Periodic Reporting for period 2 - COLLDENSE (Hybrid Colloidal Systems with Designed Response)
Période du rapport: 2017-01-01 au 2018-12-31
In WP2 we investigated hybrid colloids: DNA coated droplets, functionalized micelles, micro gels, telechelic star polymers and dipolar colloids. In the 1st project, using optical tweezers and microscopy, DNA coated droplets were synthesized, whose interactions can be tuned by light. It was shown that the rheological behaviour of the functionalized telechelic stars can be controlled by changing their topology. For that, in the 2nd project, a special molecular dynamics method was developed. Experimentally, in the 3rd project special micelles and microgels were synthesized with tuneable isotropic attractive interaction. Extensive comparison of the rheology and relaxation of the gels made of these hybrid colloids to those made of simple particles were studied. In simulations, relaxations of these systems were addressed in the 4th project of WP2. It was shown that shear can change their behaviour from percolation to phase separation. Talking about percolations and phase transitions in hybrid colloids is impossible without having a stable method to calculate cluster partition functions. This method has been developed in the frame-work of the 5th project in WP2 and tested for hybrid dipolar colloids.

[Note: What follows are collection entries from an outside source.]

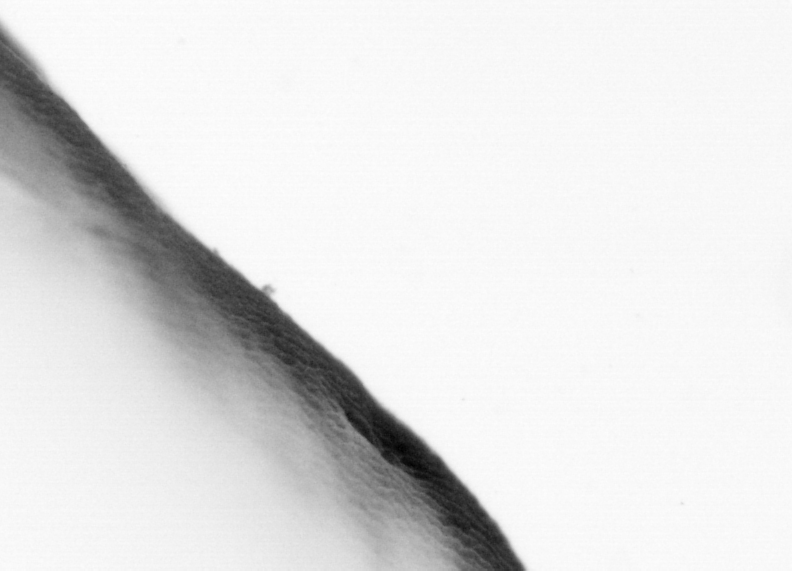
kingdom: Animalia
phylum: Chordata
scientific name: Chordata
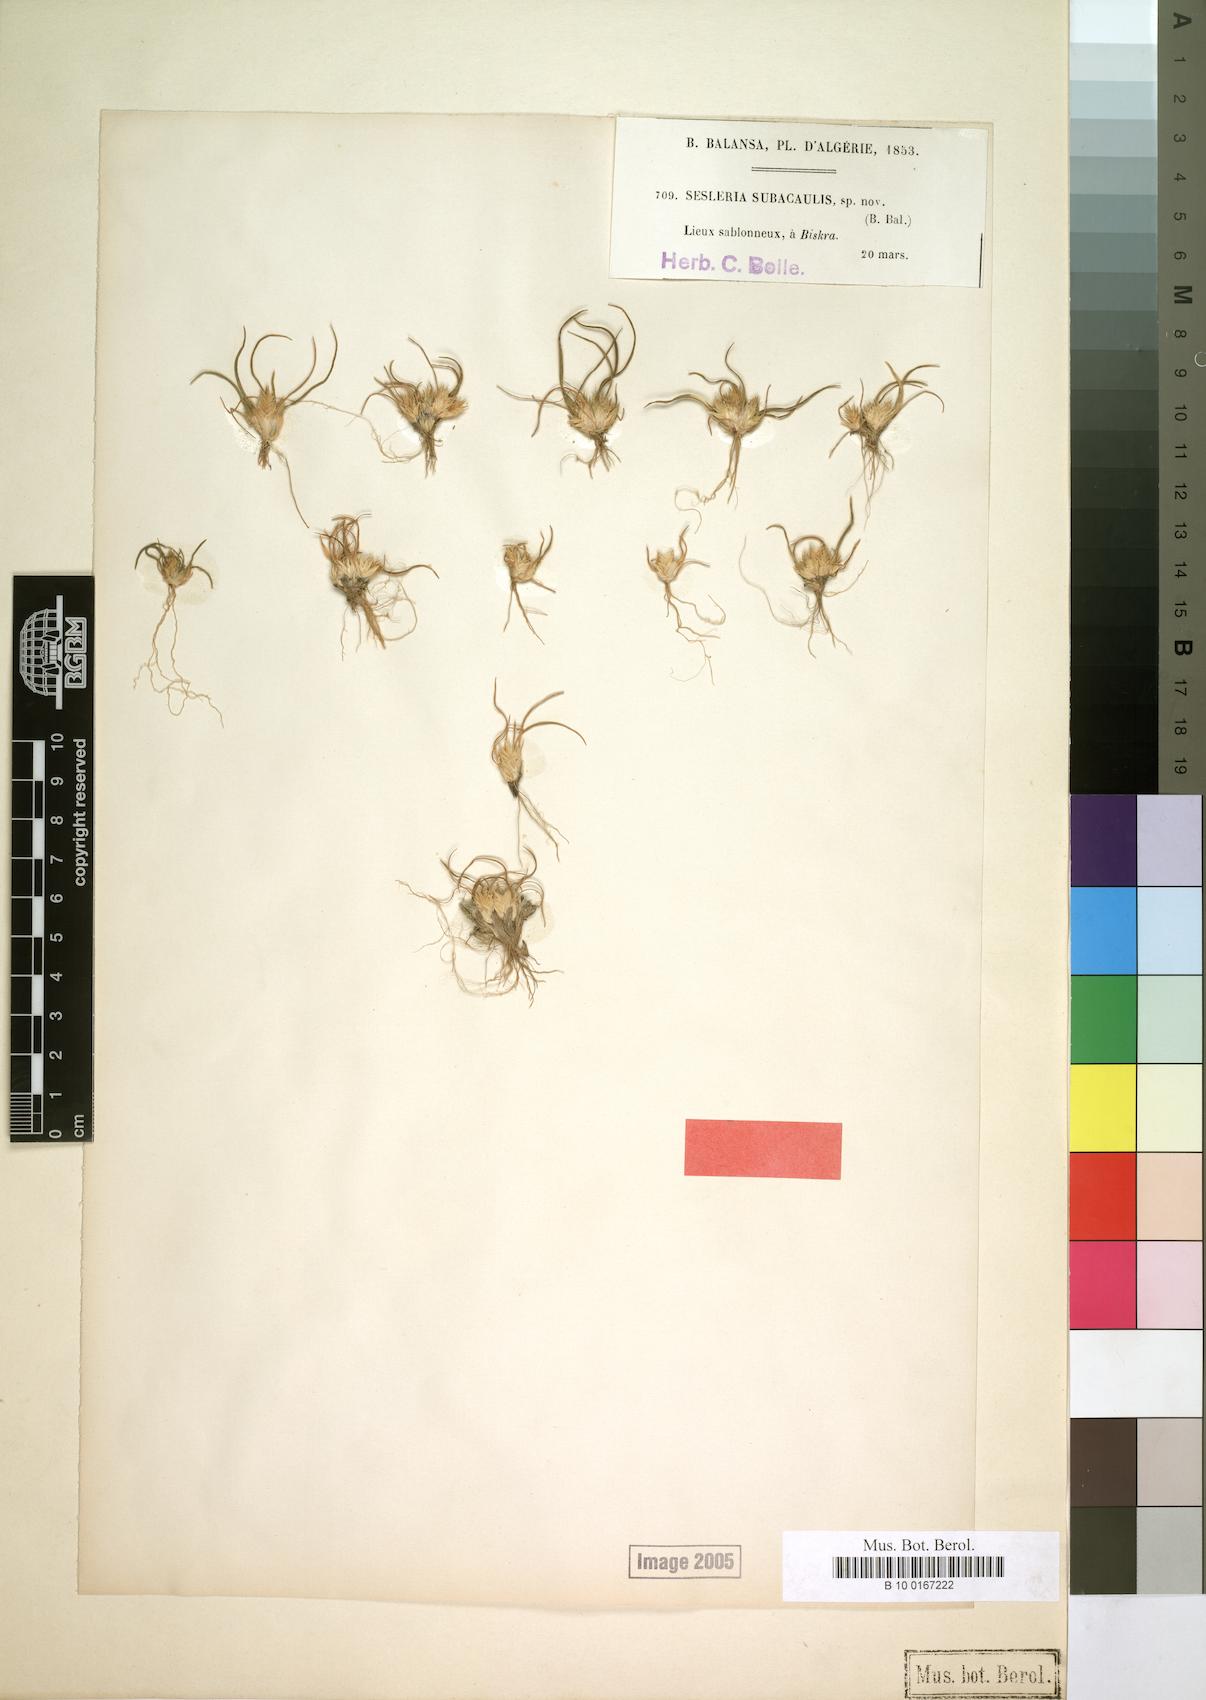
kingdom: Plantae
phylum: Tracheophyta
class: Liliopsida
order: Poales
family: Poaceae
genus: Ammochloa
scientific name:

One of the most versatile and efficient strategies for designing new materials with unconventional behaviour is based on competitive interactions. This was the part of COLLDENSE (WP3), in which we studied mixtures of complex colloids. The first project in WP3 was studying the mixture of two population of colloids, and as a result, gels with controllable strength were constructed. Such mixtures prove to have a large potential for industrial applications. The 2nd industrial project is dedicated to the study of self-filtration and jamming in gels. It has been shown that the rheology of these systems can be controlled by tuning the process of gel drying under different conditions and confinements. Rheological measurements were also the subject of the 3rd project. Here, however, the mixture of various grafted anisotropic nanoparticles were investigated. It turned out that soft rods are the most promising candidates to show the richest phase diagram. The last two projects addressed the study of DNA gels. The purpose of one of them was to develop a simulation hybrid Monte Carlo method for DNA origami. The method was developed and tested. In the second one, the experimental synthesis and light/neutron scattering characterization of DNA stars was performed. These stars turned out to be the first known system to form a gel if heated and melt if cooled down.
Along with the fundamental scientific value that all the results obtained within the project possess, the outcome will be used as a guideline for synthesis of new smart colloid-based materials with a fine-tuneable properties and responses, such as foods, cosmetics, industrial and domestic chemistry products.